Stored dataset items:
________________________
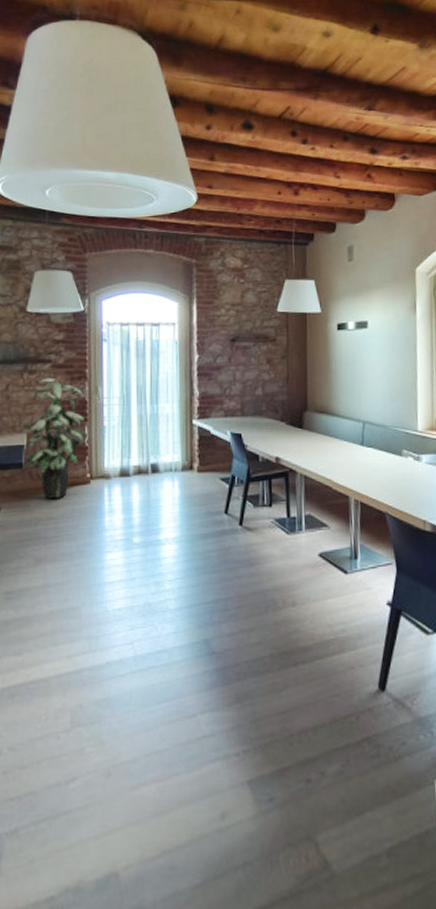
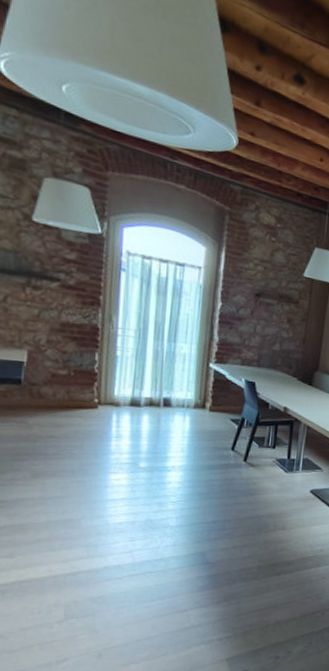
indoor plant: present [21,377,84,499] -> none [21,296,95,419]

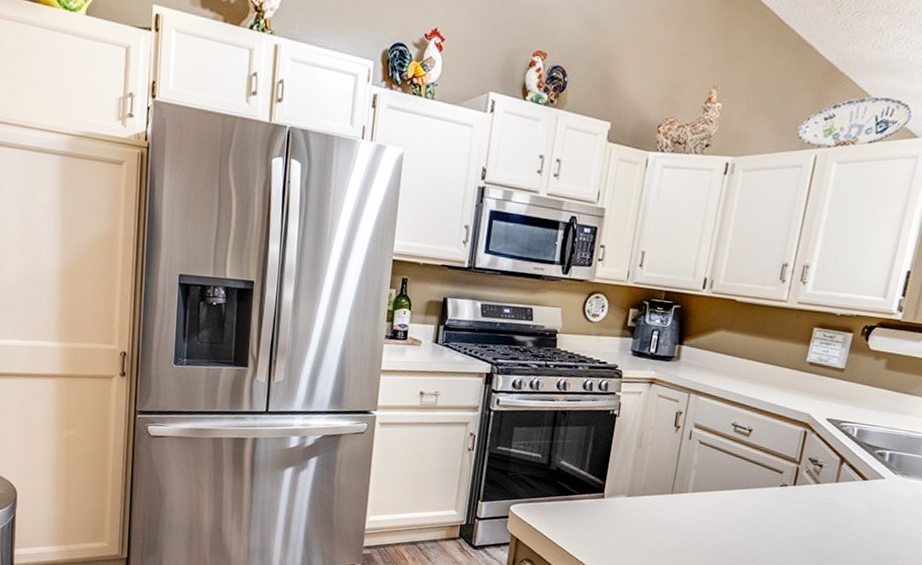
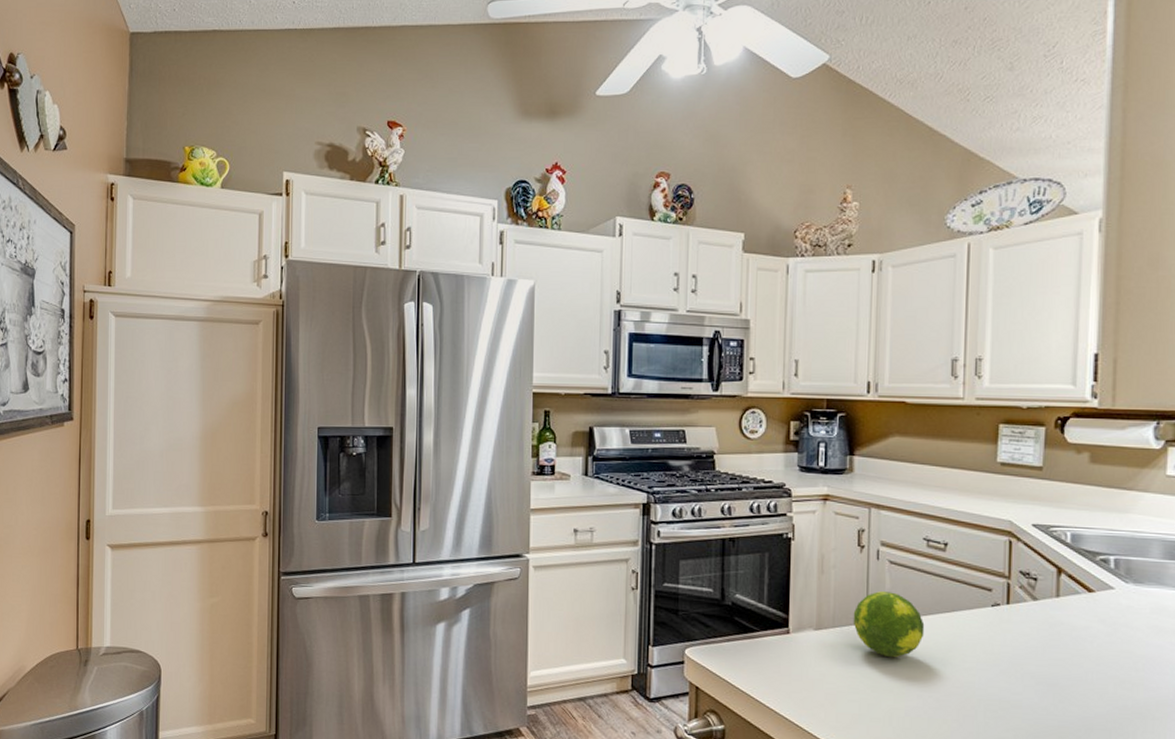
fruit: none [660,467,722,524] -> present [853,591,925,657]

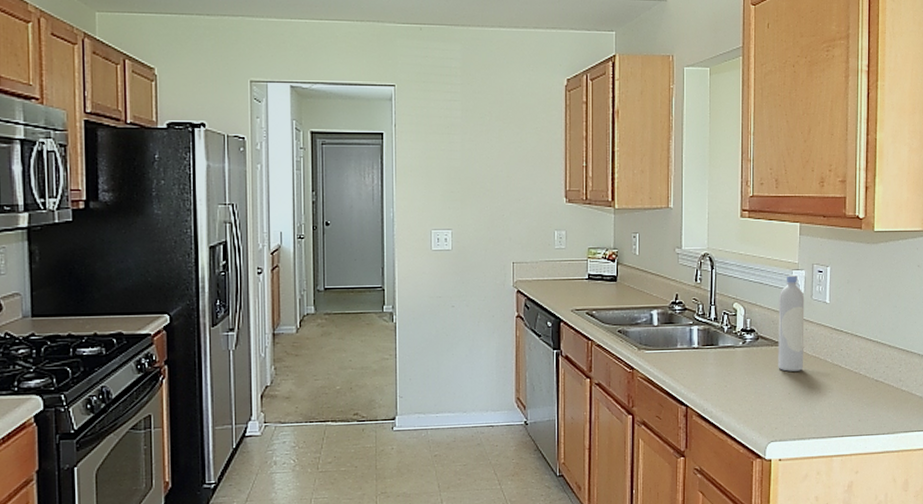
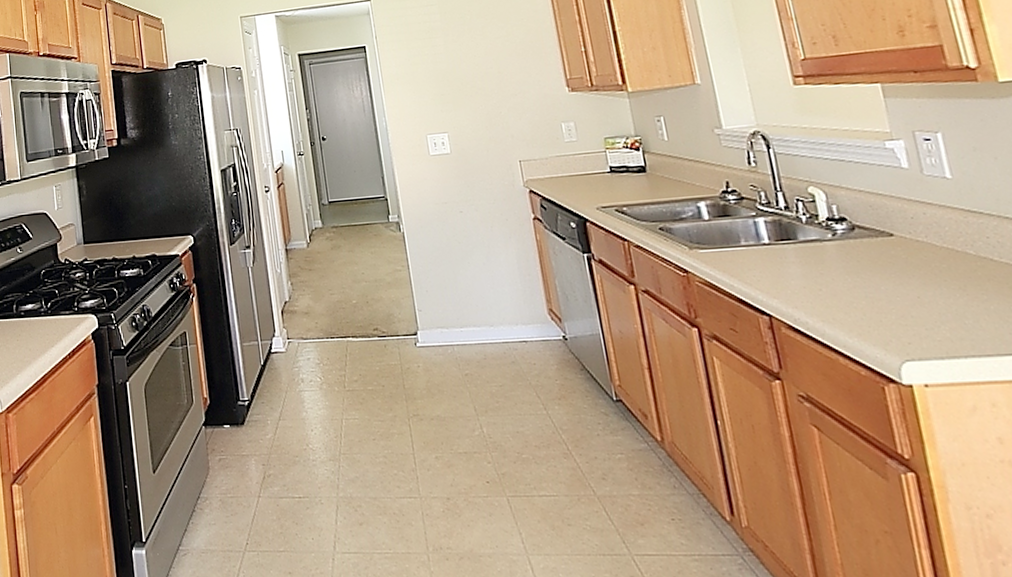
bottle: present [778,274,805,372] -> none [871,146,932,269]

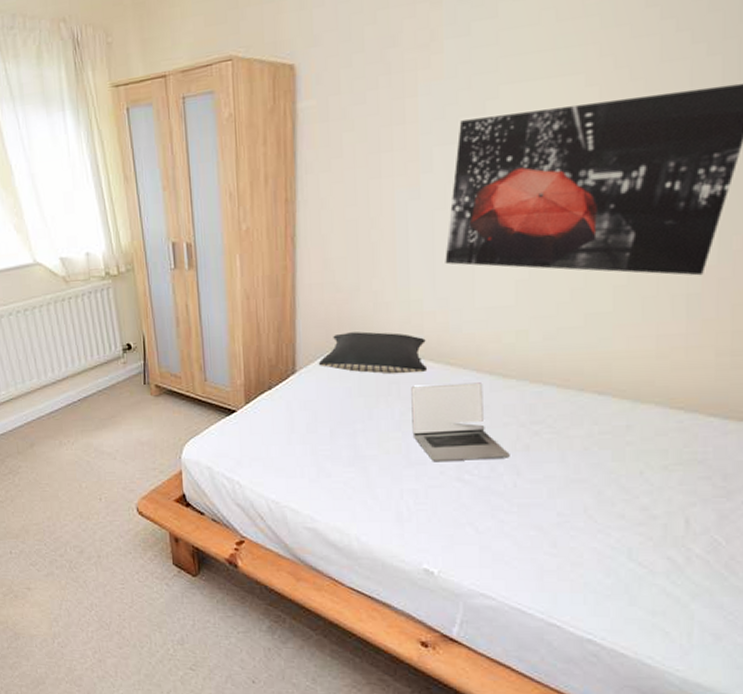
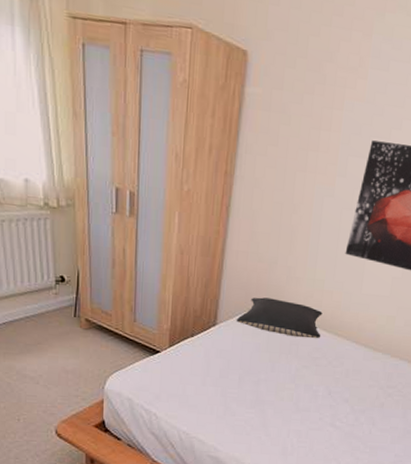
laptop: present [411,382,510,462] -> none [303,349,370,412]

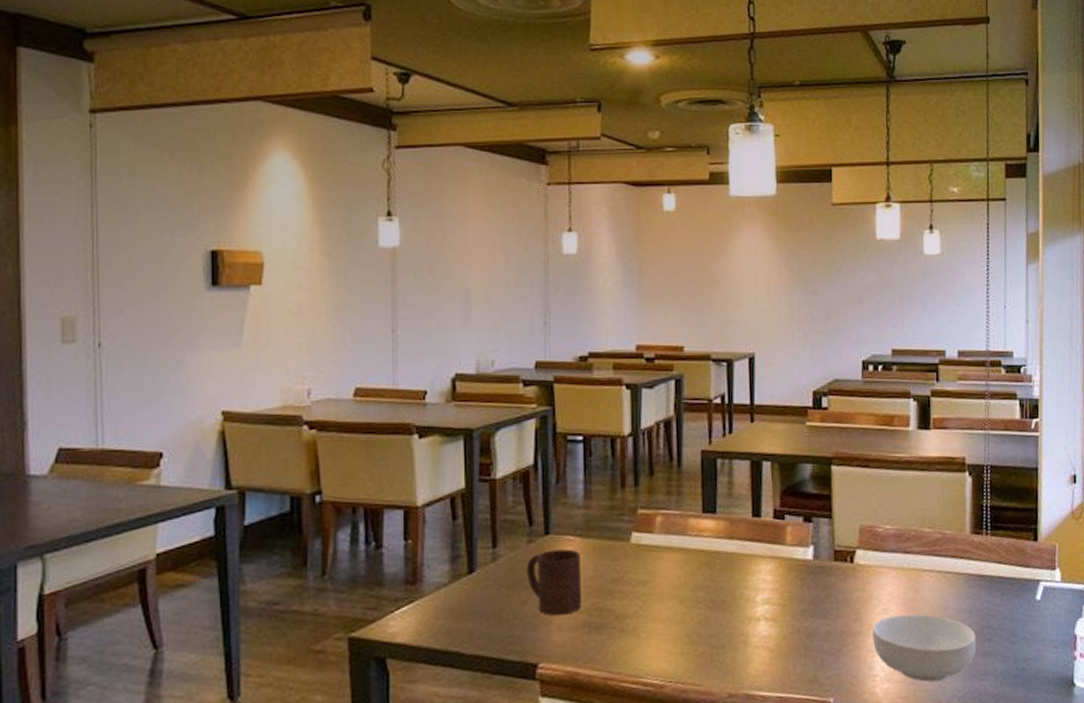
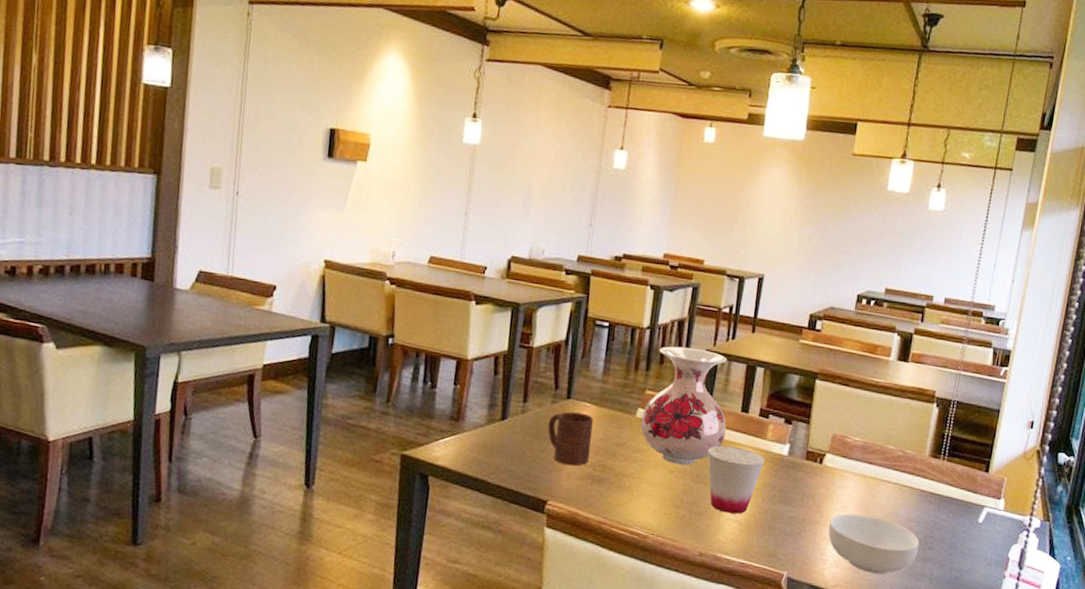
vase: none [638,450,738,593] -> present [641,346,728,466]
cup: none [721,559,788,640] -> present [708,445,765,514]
________________________
The task: Beginning at the line above that contains "fruit: none [660,467,722,524]" and going on through the line that contains "vase: none [638,450,738,593]", please copy every line exactly, leaving the pictures out and adding nothing.

Result of this exercise:
fruit: none [660,467,722,524] -> present [853,591,925,657]

bottle: present [778,274,805,372] -> none [871,146,932,269]

laptop: present [411,382,510,462] -> none [303,349,370,412]

vase: none [638,450,738,593] -> present [641,346,728,466]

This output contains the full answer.